Despite the high volume of the battle between lawmakers and lobbyists about the degree to which the regional Bell companies should be regulated, theres a strong chance that, in the end, the skirmish on Capitol Hill will be called a draw.
Yet, there are bits and pieces of telecommunications policy that are still working their way through Congress. They revolve around bringing broadband connections to rural America and, in a year marked by severe economic braking, they could conveniently help lawmakers announce to their anxious constituents that when it comes to the economy, yes, they are doing something.
Ironically, however, the same argument for aggressive broadband policy — the shrinking economy — works against it as well. The most prominent measure, which would provide tax credits for the deployment of broadband networks, would sap dollars from the federal treasury — which, thanks to the foundering economy, no longer luxuriates in surplus but skirts around deficit.
In addition, many experts agree that many of the rural broadband bills ultimately wouldnt have much impact on the spread of broadband into rural areas anyway.
“Tax incentives might help, but they wont compensate for the fact that [rural broadband] is not an economic winner — at least not now,” said Scott Reiter, a senior telecommunications specialist of the National Telephone Cooperative Association, a trade association representing small rural phone companies. “People want [broadband], but not bad enough to have a significant number of them take to it. In other words, the market doesnt seem entirely ripe for it yet.”
According to a study conducted by the NTCA last summer, 21 percent of rural companies offering residential DSL service do not have any customers. Neither do 29 percent of those offering business DSL. About half of the surveyed companies offered DSL, but only about 1 percent of their customers have signed up for it.
The Broadband Internet Access Act of 2001, introduced earlier this year, had wide congressional support: 60 cosponsors in the Senate, before lawmakers left for the August recess, and 170 cosponsors in the House. But with the budget surplus shrinking, so might momentum.
“I think everything is being framed by the dwindling surplus,” said Ken Johnson, a senior telecommunications consultant of law firm Bennet & Bennet. “It costs $2.1 billion over the next couple of years. Its up in the air, along with any other spending program.”
Although the tax credit bill might stall, a new government program aimed at providing low-interest loans to companies deploying broadband in rural areas will likely be inserted into this years reauthorization of the 1996 Farm Bill, according to Don Erickson, legislative director of the Organization for the Promotion and Advancement of Small Telecommunications Companies.

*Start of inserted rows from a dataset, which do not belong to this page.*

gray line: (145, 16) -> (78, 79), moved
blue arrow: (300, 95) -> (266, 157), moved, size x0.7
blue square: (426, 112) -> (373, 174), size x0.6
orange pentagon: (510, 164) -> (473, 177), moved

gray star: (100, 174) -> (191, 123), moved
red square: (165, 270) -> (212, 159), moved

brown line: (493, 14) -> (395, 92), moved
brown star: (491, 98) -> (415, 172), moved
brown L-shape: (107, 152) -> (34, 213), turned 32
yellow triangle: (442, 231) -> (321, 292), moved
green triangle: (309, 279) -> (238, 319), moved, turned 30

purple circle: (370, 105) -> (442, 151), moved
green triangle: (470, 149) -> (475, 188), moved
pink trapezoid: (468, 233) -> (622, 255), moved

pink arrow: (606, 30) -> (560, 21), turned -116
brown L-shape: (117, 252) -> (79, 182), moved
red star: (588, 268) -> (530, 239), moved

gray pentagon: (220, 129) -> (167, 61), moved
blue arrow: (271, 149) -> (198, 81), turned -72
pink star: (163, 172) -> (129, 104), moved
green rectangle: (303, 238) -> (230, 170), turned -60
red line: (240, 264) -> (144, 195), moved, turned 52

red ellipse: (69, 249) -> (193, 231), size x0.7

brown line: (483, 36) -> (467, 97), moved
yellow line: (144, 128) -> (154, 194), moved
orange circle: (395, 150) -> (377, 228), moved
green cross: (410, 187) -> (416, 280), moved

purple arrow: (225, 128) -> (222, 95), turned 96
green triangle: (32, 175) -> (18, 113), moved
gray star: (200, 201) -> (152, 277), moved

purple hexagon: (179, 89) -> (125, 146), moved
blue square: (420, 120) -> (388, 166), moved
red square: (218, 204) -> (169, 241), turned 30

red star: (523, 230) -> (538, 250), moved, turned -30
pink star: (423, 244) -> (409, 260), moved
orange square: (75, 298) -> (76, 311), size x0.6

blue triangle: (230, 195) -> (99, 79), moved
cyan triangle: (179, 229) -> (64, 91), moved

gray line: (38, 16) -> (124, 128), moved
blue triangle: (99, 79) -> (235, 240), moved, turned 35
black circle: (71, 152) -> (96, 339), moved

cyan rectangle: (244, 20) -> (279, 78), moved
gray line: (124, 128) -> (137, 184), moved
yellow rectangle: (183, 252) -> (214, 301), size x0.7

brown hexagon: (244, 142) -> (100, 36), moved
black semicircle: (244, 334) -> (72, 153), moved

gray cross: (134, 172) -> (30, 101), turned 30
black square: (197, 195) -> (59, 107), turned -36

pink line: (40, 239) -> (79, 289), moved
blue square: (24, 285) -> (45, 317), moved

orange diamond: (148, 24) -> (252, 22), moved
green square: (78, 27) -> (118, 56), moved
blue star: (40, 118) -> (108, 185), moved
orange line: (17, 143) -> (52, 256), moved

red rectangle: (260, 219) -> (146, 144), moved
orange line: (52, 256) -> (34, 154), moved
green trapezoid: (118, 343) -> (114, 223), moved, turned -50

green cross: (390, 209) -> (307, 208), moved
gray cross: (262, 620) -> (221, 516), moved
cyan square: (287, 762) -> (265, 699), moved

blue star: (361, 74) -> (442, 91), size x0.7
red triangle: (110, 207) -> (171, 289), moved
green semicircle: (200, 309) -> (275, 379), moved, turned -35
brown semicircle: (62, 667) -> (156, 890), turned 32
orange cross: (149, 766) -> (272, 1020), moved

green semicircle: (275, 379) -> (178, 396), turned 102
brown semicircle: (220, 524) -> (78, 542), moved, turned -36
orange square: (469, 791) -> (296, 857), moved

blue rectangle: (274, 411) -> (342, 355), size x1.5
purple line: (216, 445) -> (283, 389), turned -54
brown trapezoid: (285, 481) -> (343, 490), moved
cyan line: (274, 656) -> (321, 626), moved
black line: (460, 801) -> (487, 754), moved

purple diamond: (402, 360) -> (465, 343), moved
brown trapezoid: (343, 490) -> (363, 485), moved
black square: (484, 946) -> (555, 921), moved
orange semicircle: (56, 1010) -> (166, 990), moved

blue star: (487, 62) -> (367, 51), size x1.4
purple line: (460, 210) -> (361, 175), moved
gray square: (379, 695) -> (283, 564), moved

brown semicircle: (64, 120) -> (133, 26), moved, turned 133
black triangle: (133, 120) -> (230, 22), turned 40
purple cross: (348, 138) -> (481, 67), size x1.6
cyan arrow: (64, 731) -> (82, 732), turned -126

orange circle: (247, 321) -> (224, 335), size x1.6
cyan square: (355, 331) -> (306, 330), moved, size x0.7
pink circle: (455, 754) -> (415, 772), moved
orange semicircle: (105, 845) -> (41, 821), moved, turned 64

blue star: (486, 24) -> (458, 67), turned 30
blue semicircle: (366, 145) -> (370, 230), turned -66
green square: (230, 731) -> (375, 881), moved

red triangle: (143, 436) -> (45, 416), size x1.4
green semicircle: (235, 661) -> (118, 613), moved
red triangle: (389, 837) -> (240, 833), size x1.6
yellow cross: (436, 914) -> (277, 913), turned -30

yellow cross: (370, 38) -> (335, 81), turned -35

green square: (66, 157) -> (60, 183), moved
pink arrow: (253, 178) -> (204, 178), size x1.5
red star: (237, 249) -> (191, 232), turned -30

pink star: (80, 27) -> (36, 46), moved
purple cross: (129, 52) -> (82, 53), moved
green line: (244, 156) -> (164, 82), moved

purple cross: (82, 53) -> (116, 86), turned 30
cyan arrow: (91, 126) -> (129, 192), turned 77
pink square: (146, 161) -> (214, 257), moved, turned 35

Erickson said another bill is in the works to exempt rural telecommunications carriers from having to share data networks with competitors.
The rural broadband initiatives disturb some conservatives, who fear they set the stage for too much government involvement.
“Policymakers feel the need to do something. If they cant deal with the legal problems, theyll do promotional activities. Whether it helps or not is another story,” said Adam Thierer, director of telecommunications studies of the Cato Institute, a conservative think tank.